Девятый крестовый поход известен тем, что является последней серьёзной попыткой европейцев вторгнуться в земли арабов. Численность крестоносной армии не превышала 10 тысяч человек. К тому времени рыцари уже не стремились далеко на Восток, так как легко находили работу в Европе, постоянно сотрясаемой феодальными междоусобицами. Знать уже не желала продавать своё имущество, чтобы отправиться в далёкие пустыни. Впервые руководителю крестового похода пришлось взять на себя расходы полностью и платить жалованье рыцарям. Людовик дал клятву идти в Святую землю и получил Крест из рук легата. То же самое проделали и все его три сына. Папа римский известил палестинских христиан о новом крестовом походе. Но на военном совете было решено идти в Тунис, находившийся под властью династии Хафсидов.

14 июля французские корабли достигли берега древнего Карфагена. Высадившись, крестоносцы захватили башню, охраняемую маврами, разбили неподалёку лагерь и начали готовиться к осаде Туниса. Французы питались солёным мясом, их мучили голод и жажда. В лагере произошли вспышки лихорадки и дизентерии. Умер юный принц Иоанн Тристан. Вскоре заболел и Людовик IX. Он повелел молиться за него и изрёк наставление своему наследнику Филиппу. Через некоторое время Людовик IX скончался. Его брат Карл I Анжуйский, король Обеих Сицилий, прибыл в Тунис со свежими силами, чем спас крестоносное войско от распада. 1 ноября он подписал договор, по которому тунисский эмир возобновил в полном объёме выплату дани королевству Обеих Сицилий. Также христианским священникам позволялось селиться в нём и проводить проповеди в местных церквях. После этого крестоносцы ушли из Туниса. На обратном пути крестоносцев ждала морская буря. Погибло четыре тысячи воинов, в том числе и брат короля. Филипп III Смелый отправился во Францию. На пути домой погибла и юная королева. Опечаленный монарх вёз на родину останки отца, брата и жены.

Сын английского короля Генриха III Эдуард (позднее Эдуард I) попытался продолжить поход в Палестине. Он успешно продвигался вперёд, но вскоре пожелал вернуться в Акру, чтобы обратить местного эмира в христианскую веру. Эмир отправил к Эдуарду посла, который оказался убийцей. Тот застал принца одного в комнате и бросился на него с кинжалом. Раненный в голову и руку, Эдуард всё же одолел посланника.

▸ Выдержки из данных:
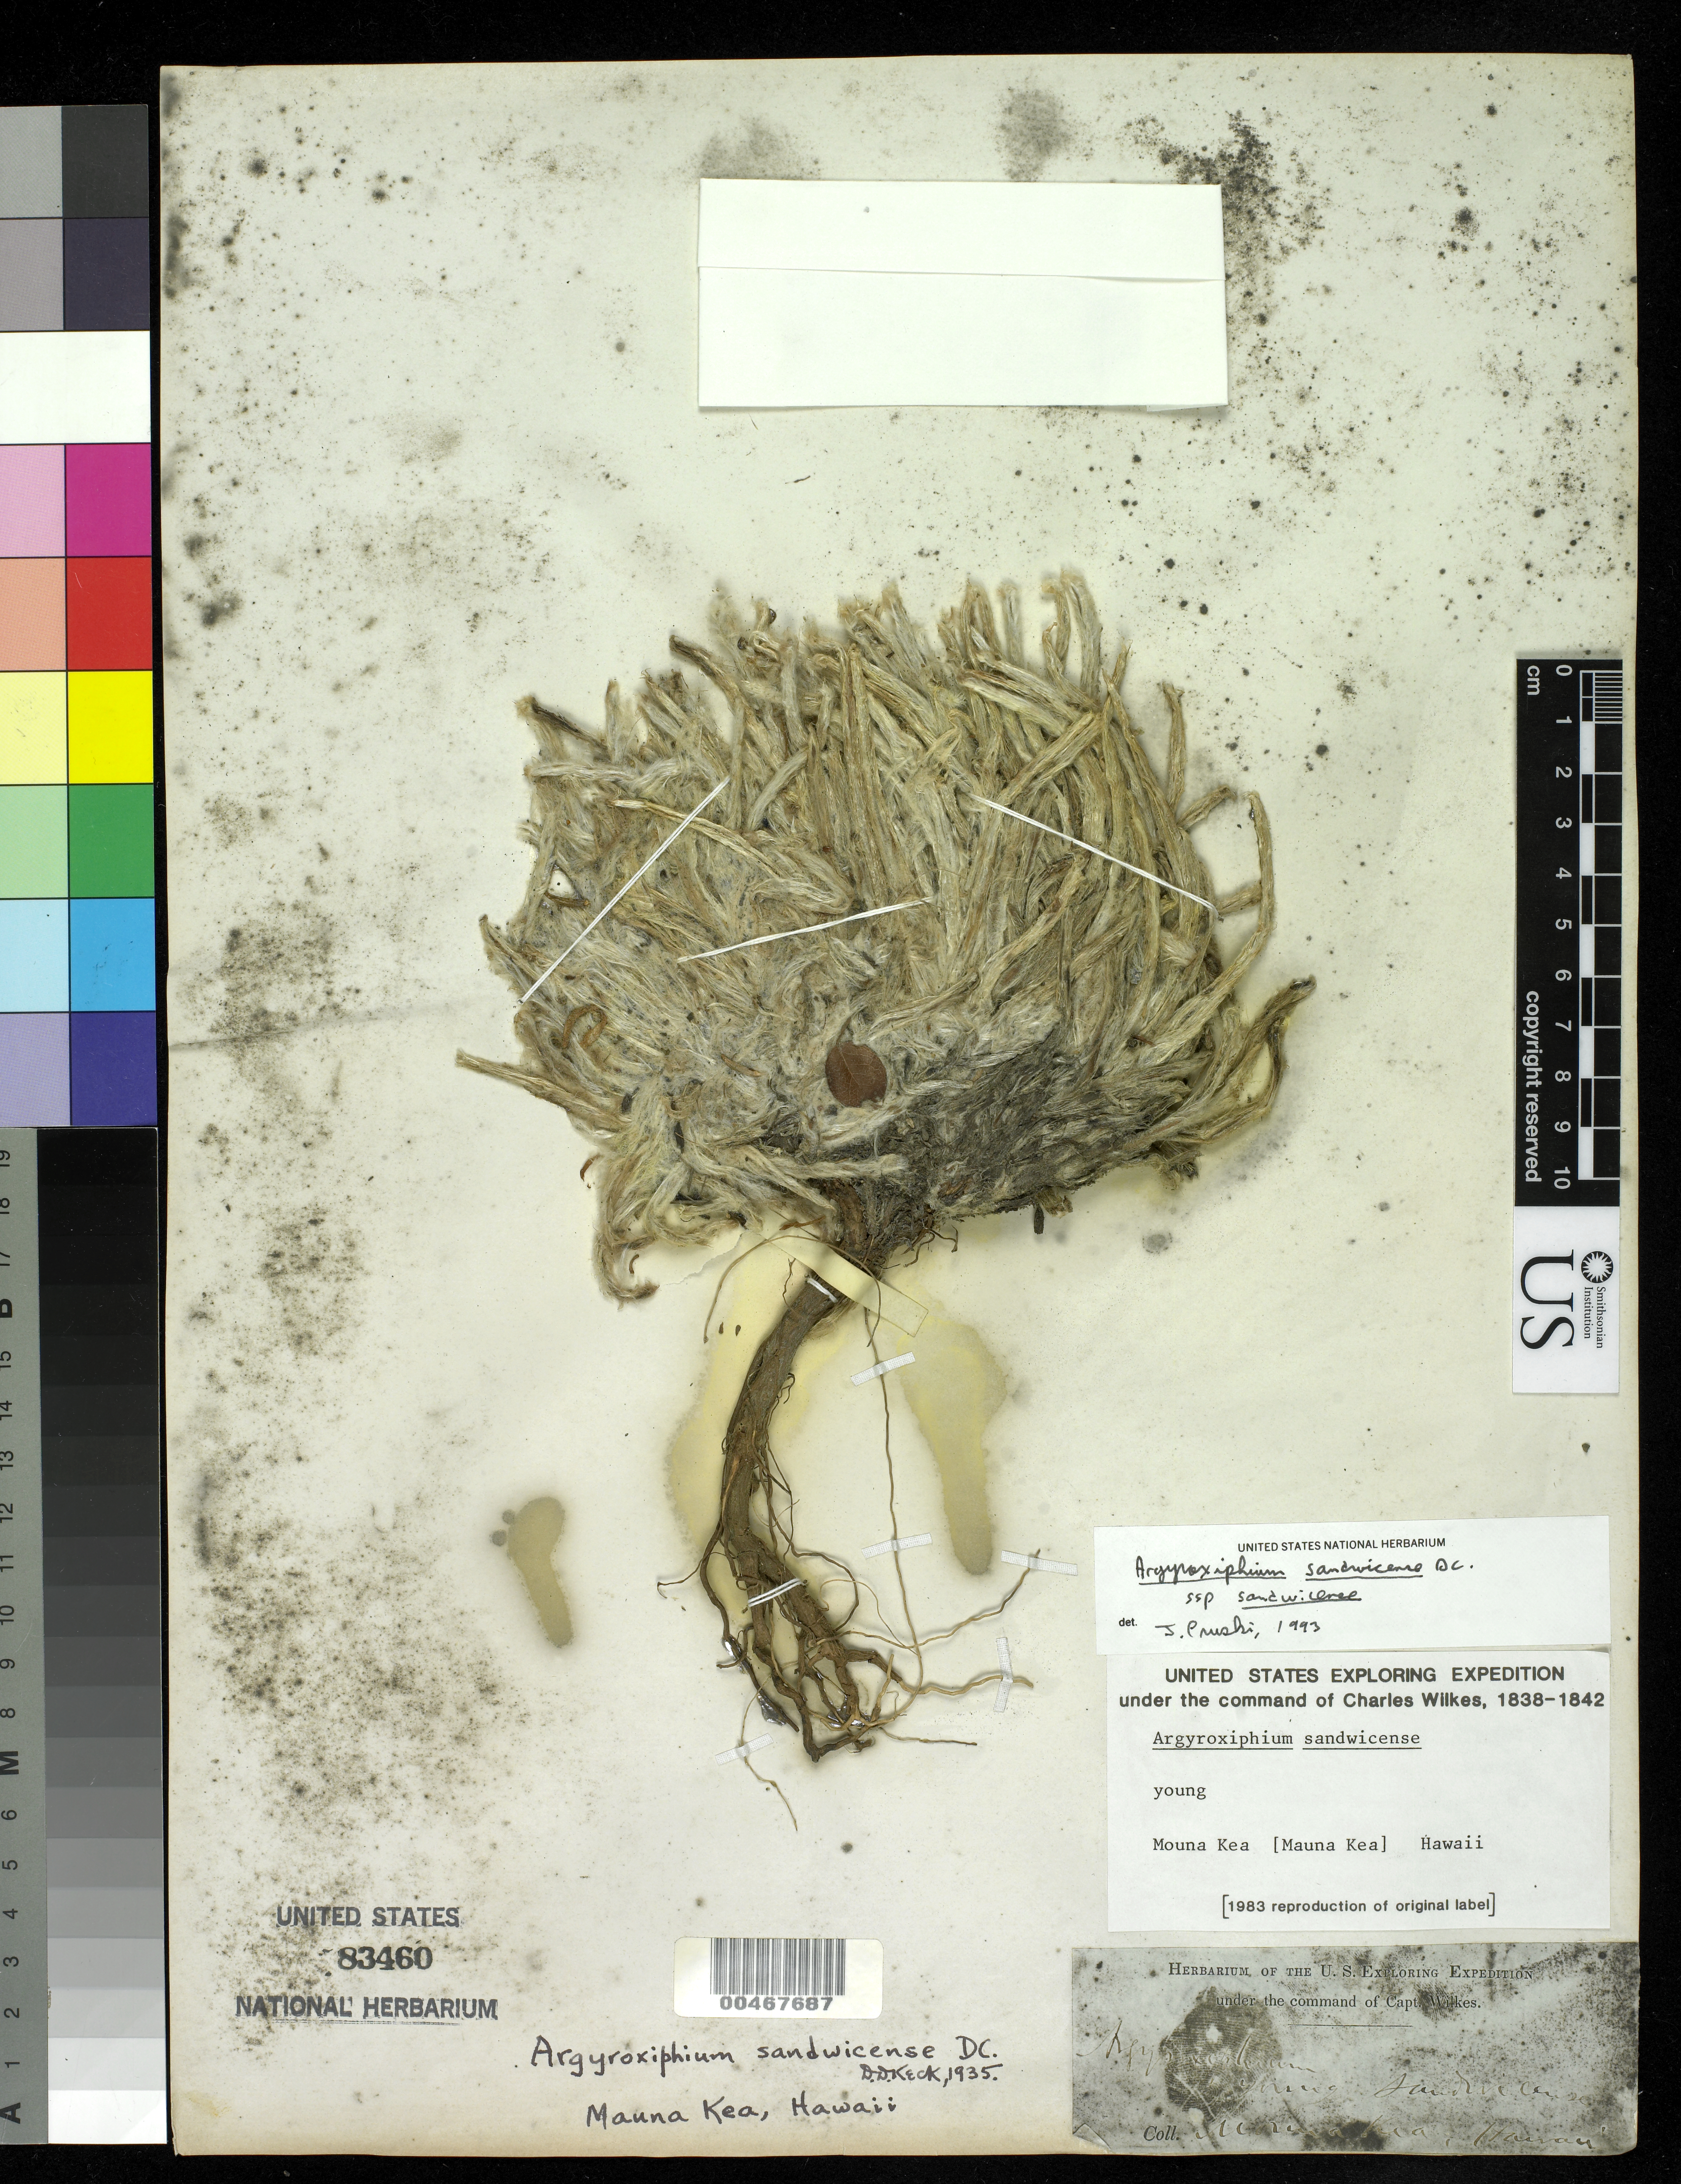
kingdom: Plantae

==

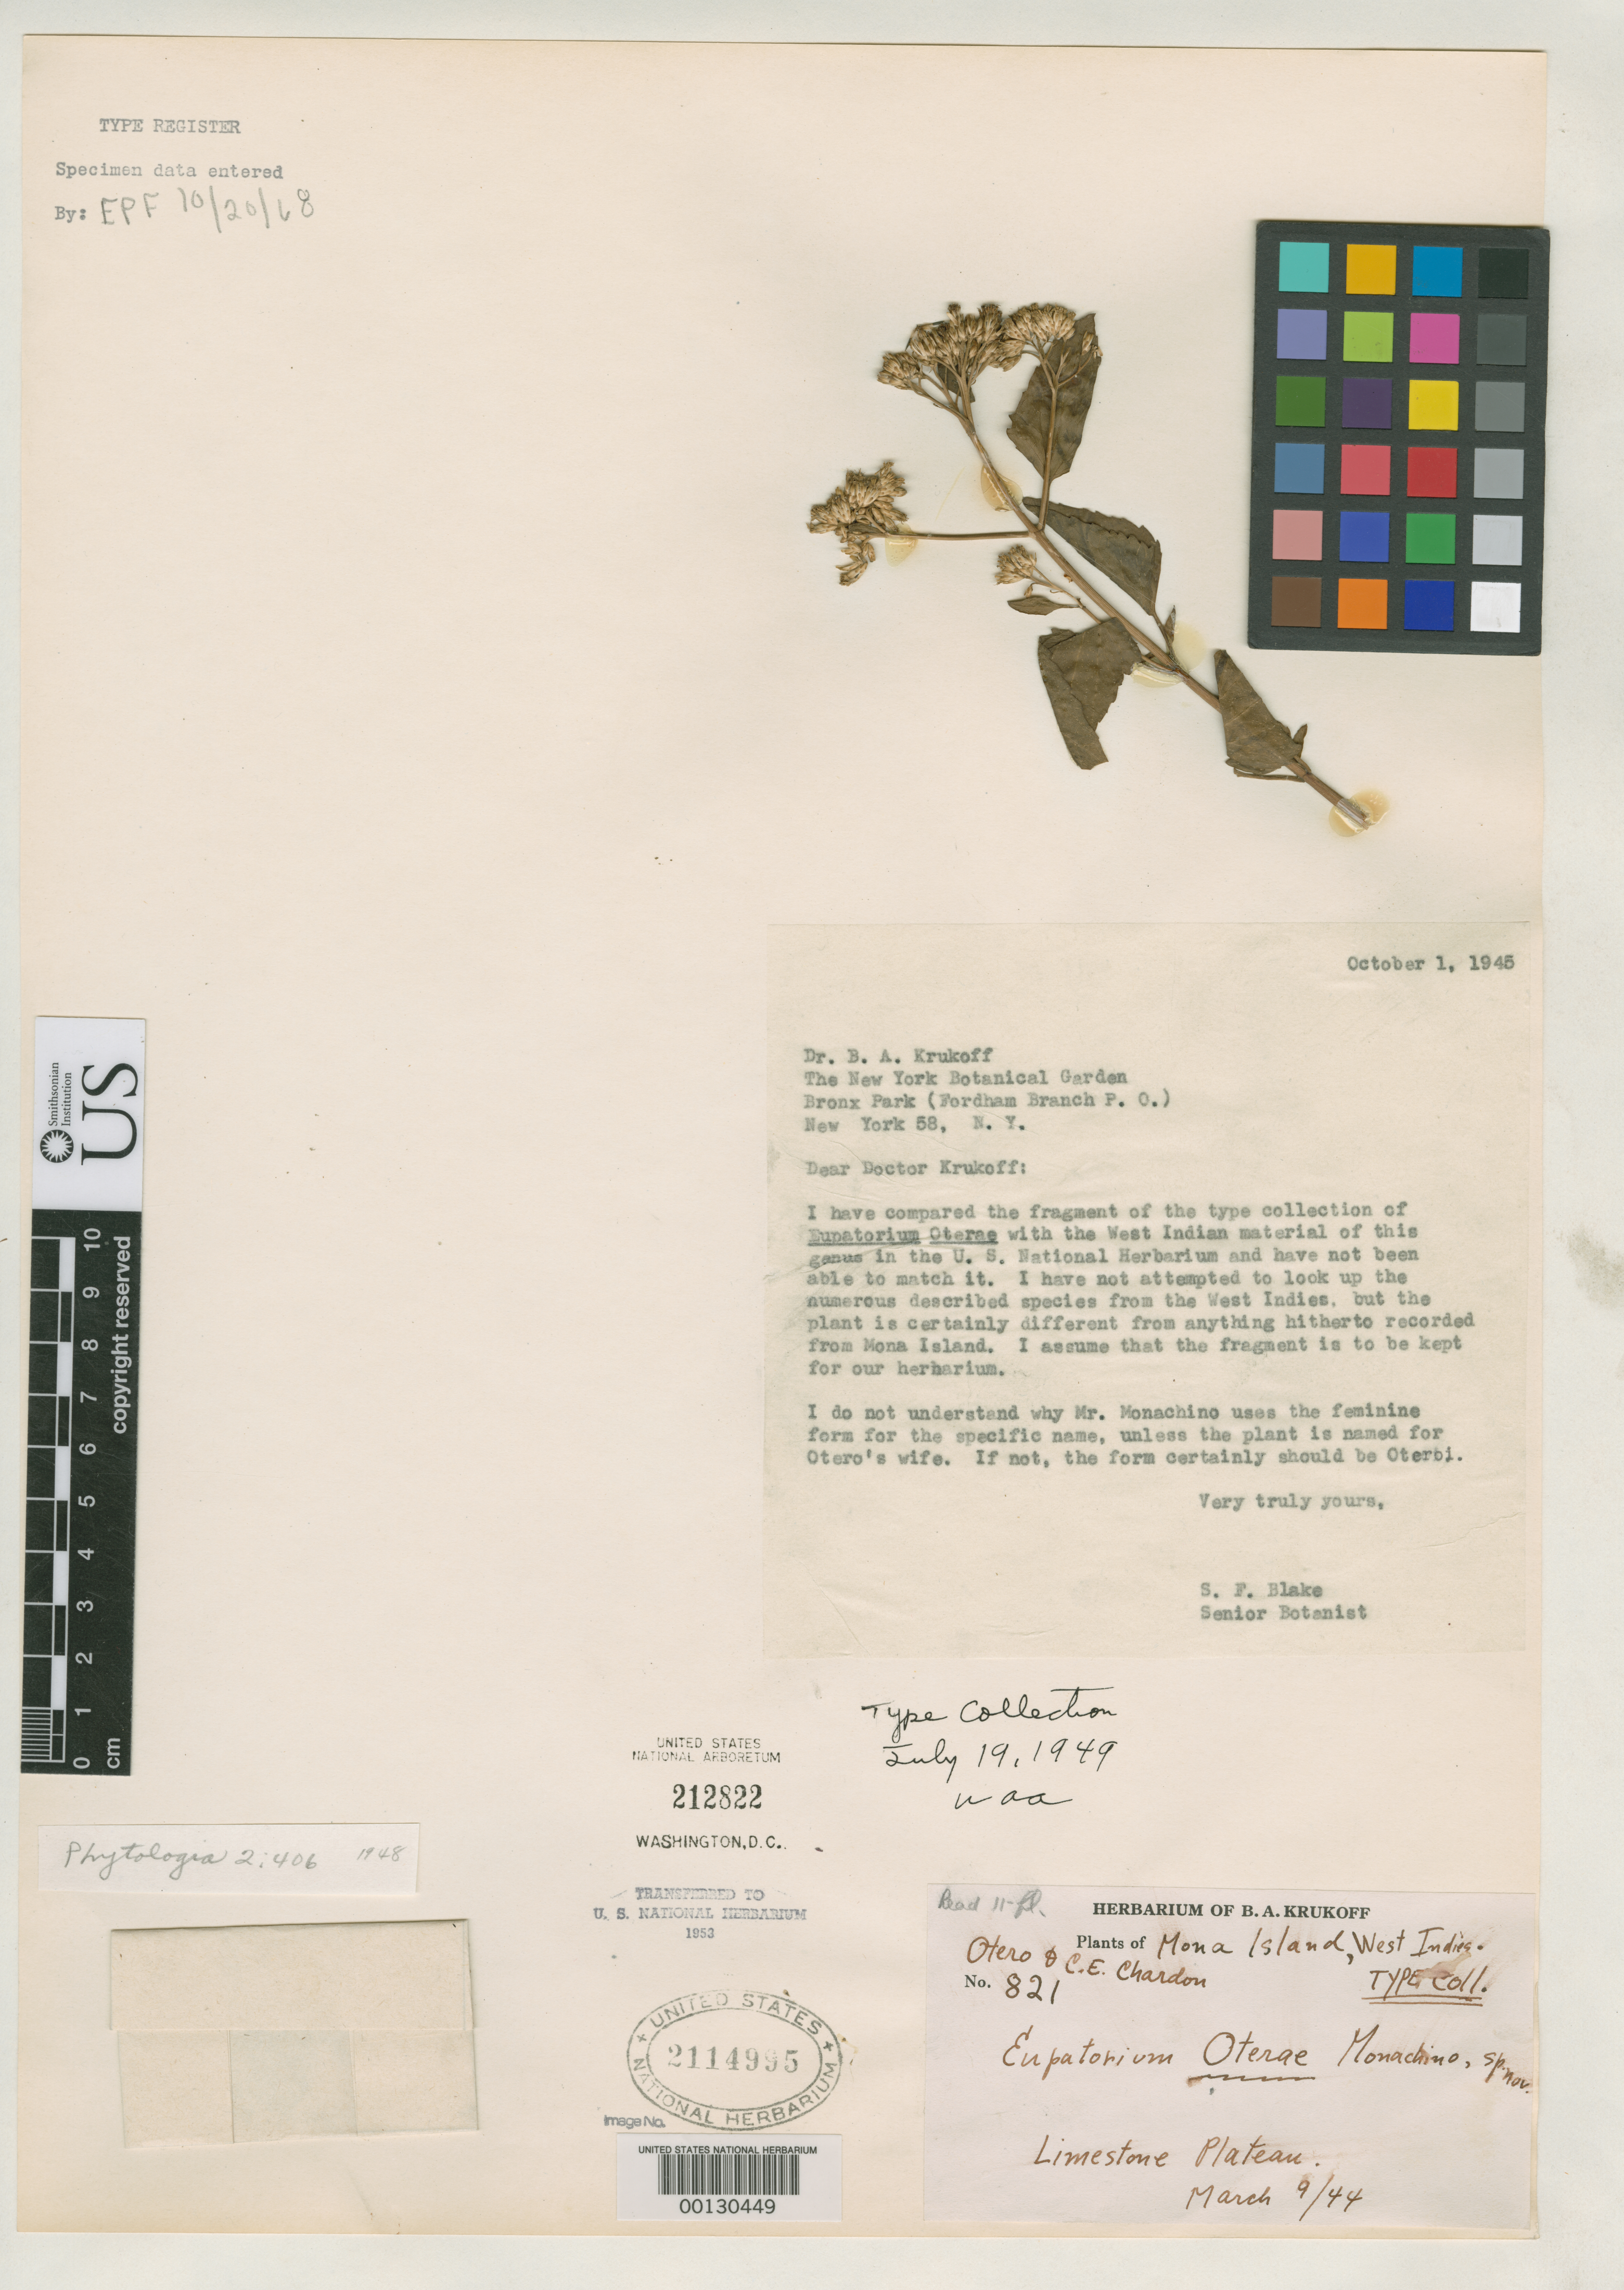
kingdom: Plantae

▸ Список заданий:
1. Продублируйте фрагмент текста о Девятом крестовом походе от "Сын английского короля" до "же одолел посланника." включительно.
2. Переведите на английский язык предложение из текста о Девятом крестовом походе: «Французы питались солёным мясом, их мучили голод и жажда».

▸ Ответы по порядку:
1.
Сын английского короля Генриха III Эдуард (позднее Эдуард I) попытался продолжить поход в Палестине. Он успешно продвигался вперёд, но вскоре пожелал вернуться в Акру, чтобы обратить местного эмира в христианскую веру. Эмир отправил к Эдуарду посла, который оказался убийцей. Тот застал принца одного в комнате и бросился на него с кинжалом. Раненный в голову и руку, Эдуард всё же одолел посланника.

2. The French lived on salted meat, and they were tormented by hunger and thirst.